Krag swallowed. “It was a storm, a bad one, don’t you understand?” he said helplessly. “One minute we were halfway up to the sky, the next down in a trough like a mine! We were bouncing all over. Who could try and see—?”

Knud Christensen took a deep breath and held back his temper. There was only one solution to the problem. He pulled on his flippers, picked up his lamp and walked to the railing, putting his back to it.

“Be here when I come back,” he said quietly, and put the breathing tube in his mouth. One enigmatic look at Krag’s unhappy face, and he leaned over backwards, falling into the water.

Chapter Eight

The water was cold, shocking, numbing, deadly cold, and despite his wet suit, and despite his great strength, his iron resolution, and his almost fanatical stubbornness, Knud Christensen realized he had only minutes in that icy water in which to locate his brother’s body. He sank like a plummet, brought to the bottom by the heavy weights he had attached to his belt, front and back. They would have to be jettisoned for him to rise quickly when his search was finished, but they were there to enable him to reach the bottom as rapidly as possible, and give him that much more time underwater for the job he had given himself.

The beam from his electric lamp cut weakly through the dark waters as he sank, and when at last he was on the bottom it illuminated only a small patch before him as he began a circular search, widening the arc of his path with each succeeding circuit. He had never before explored this particular section of sea bottom, but he was not surprised to find it a mass of broken rock, in sharp contrast to the chalk, sand, and marl so common elsewhere in the area. His brothers and the other fishermen had always avoided deep trawling here; a history of torn nets lay in the past experience of the older men.

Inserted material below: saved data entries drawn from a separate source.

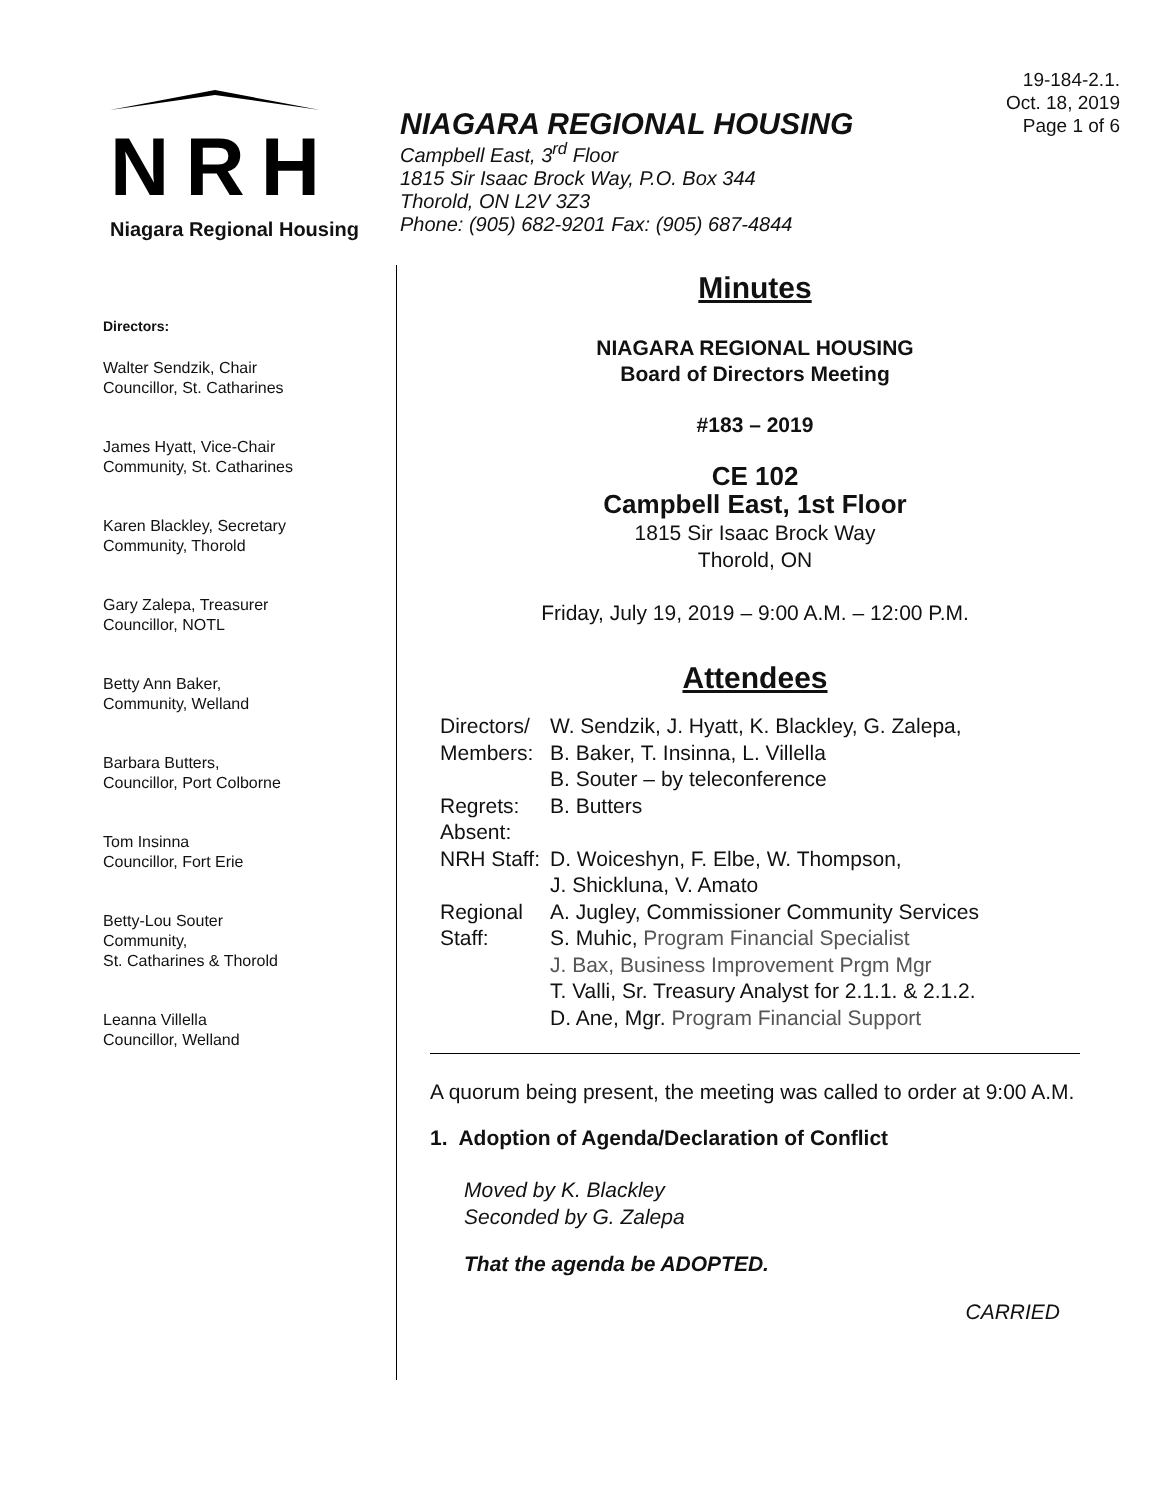NRH
Niagara Regional Housing
NIAGARA REGIONAL HOUSING
Campbell East, 3<sup>rd</sup> Floor
1815 Sir Isaac Brock Way, P.O. Box 344
Thorold, ON L2V 3Z3
Phone: (905) 682-9201 Fax: (905) 687-4844
19-184-2.1.
Oct. 18, 2019
Page 1 of 6
Directors:
Walter Sendzik, Chair
Councillor, St. Catharines
James Hyatt, Vice-Chair
Community, St. Catharines
Karen Blackley, Secretary
Community, Thorold
Gary Zalepa, Treasurer
Councillor, NOTL
Betty Ann Baker,
Community, Welland
Barbara Butters,
Councillor, Port Colborne
Tom Insinna
Councillor, Fort Erie
Betty-Lou Souter
Community,
St. Catharines & Thorold
Leanna Villella
Councillor, Welland
Minutes
NIAGARA REGIONAL HOUSING
Board of Directors Meeting
#183 – 2019
CE 102
Campbell East, 1st Floor
1815 Sir Isaac Brock Way
Thorold, ON
Friday, July 19, 2019 – 9:00 A.M. – 12:00 P.M.
Attendees
| Directors/ Members: | W. Sendzik, J. Hyatt, K. Blackley, G. Zalepa, B. Baker, T. Insinna, L. Villella B. Souter – by teleconference |
| Regrets: Absent: | B. Butters |
| NRH Staff: | D. Woiceshyn, F. Elbe, W. Thompson, J. Shickluna, V. Amato |
| Regional Staff: | A. Jugley, Commissioner Community Services S. Muhic, Program Financial Specialist J. Bax, Business Improvement Prgm Mgr T. Valli, Sr. Treasury Analyst for 2.1.1. & 2.1.2. D. Ane, Mgr. Program Financial Support |
A quorum being present, the meeting was called to order at 9:00 A.M.
1. Adoption of Agenda/Declaration of Conflict
Moved by K. Blackley
Seconded by G. Zalepa
That the agenda be ADOPTED.
CARRIED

Knud pushed ahead, hoping that by the very effort needed to propel himself through the freezing waters he might generate enough body heat to keep him going a few extra minutes, give him that much more time before he would be forced to abandon the search. The rocky bottom displayed only the normal detritus of an area within sight of land; discarded food tins, the remains of broken and discarded fish crates, an abandoned skiff, its torn bottom the reason for its being there. Christensen forced himself on.

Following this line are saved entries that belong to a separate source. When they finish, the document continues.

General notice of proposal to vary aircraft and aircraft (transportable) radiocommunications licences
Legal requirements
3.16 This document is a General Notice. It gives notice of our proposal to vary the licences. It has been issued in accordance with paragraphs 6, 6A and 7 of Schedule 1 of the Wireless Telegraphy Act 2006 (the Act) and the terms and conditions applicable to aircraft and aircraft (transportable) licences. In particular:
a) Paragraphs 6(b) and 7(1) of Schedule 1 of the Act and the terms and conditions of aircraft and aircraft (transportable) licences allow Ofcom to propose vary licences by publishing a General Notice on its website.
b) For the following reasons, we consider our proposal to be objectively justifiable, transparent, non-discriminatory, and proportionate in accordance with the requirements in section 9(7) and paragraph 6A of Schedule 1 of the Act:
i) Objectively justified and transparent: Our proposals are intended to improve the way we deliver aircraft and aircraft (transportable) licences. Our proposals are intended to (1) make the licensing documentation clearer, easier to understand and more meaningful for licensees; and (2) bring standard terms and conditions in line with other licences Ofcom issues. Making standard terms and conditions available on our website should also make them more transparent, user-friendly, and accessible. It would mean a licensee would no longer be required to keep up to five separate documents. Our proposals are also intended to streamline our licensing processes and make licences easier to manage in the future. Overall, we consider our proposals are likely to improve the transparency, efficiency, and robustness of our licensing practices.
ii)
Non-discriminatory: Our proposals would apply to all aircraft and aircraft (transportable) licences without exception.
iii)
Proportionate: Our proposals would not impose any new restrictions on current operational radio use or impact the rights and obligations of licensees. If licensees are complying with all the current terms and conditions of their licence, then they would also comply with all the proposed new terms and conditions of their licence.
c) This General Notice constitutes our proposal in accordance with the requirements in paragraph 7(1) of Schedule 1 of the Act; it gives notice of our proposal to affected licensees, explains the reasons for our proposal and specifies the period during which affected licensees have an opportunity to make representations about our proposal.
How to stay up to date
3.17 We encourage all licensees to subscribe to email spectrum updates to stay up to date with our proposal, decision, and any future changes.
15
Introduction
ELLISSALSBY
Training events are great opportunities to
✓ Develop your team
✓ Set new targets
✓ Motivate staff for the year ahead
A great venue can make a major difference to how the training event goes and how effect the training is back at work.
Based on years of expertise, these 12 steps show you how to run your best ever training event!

The deadly cold suddenly seemed to be abating. He almost had a feeling of increasing comfort, of warmth, in fact, and he realized he was rapidly coming to the end of his endurance. Many more seconds of the satisfying torpor and he would lose all control and quickly die. One final circuit, he promised himself sleepily, and then came awake with a start, staring into the gloom. Ahead of him, looming out of the darkness, was an obvious wreck, but it was much larger than the small fishing vessel, the Kirsten Christensen. It was only as he approached it that he saw he had come upon the wreckage of two boats, locked together on the rocky bottom. He circled, seeking some identification. The nearest boat had obviously been down for many years; the other was beyond, and he swam about the first, sweeping his lights from side to side. A small case momentarily blocked his path, perched between two rocks, forming a slight barrier. He held it in the beam of his lamp as he swam about it, pushing against it to hold his turn to a minimum. The rotten wooden cover fell away, almost disintegrating, revealing a metal inner shell, rusty but apparently still solid. He swam past it, pushing himself to the other side of the combined wrecks. There, faintly seen in the dimness, was his brother Gustave. The body hung from the shrouds, seemingly relaxed, still in the still waters, as if it had come to terms with its grave beneath the sea and was waiting patiently for Armageddon.